The Fighting Irish trailed by as many as 11 points early in the second half, but Vasturia’s hot shooting combined with Notre Dame holding Louisville to just 15 points in the final 15 minutes made all the difference.

The Fighting Irish are not as good as they were last season, but they are built in a similar mold. Jackson, as we expected, as become one of the nation’s most dynamic point guards, impossible to slow-down in isolation and ball-screen actions. Steve Vasturia emerging as a legitimate secondary option offensively and Zach Auguste is one of the nation’s most underrated big men and one of the most dangerous as the roll-man in ball-screens.

Combine all of that with a handful of shooters creating space and Bonzie Colson’s emergence as a force on the offensive glass, and Mike Brey once again has one of the nation’s most lethal offensive attacks.
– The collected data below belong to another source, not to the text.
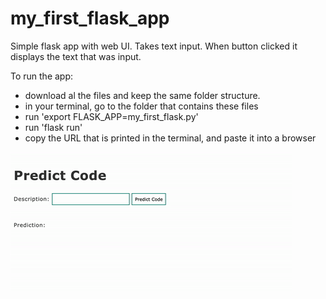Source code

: # my_first_flask_app
Simple flask app with web UI. Takes text input. When button clicked it displays the text that was input.

To run the app:

- download al the files and keep the same folder structure.
- in your terminal, go to the folder that contains these files
- run 'export FLASK_APP=my_first_flask.py'
- run 'flask run'
- copy the URL that is printed in the terminal, and paste it into a browser

![Screen Recording GIF of Flask App](first_flask_app_gif.gif)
Where they struggle is on the defensive end of the floor, which is what makes the end of Saturday’s win so meaningful. The Irish entered the day ranked 232nd in KenPom’s adjusted defensive efficiency metric, which more or less means they’re as good as a bad mid-major program at keeping their opponents from scoring.

But they don’t have to be great to be able to win games.

They have to be good enough and they have to get important stops.

That’s precisely what happened on Saturday.

Whether or not that actually becomes a trend for this group will be something to monitor — it happened for Duke during last year’s NCAA tournament — but the bottom-line is this: Notre Dame does something better than just about anyone else in college basketball, and that’s score the ball.

On the nights they are able to gets some stops, they are going to be able to win some games. In the last eight days, they’ve proven that, beating North Carolina, Clemson on the road and Louisville.

And that makes them dangerous in March.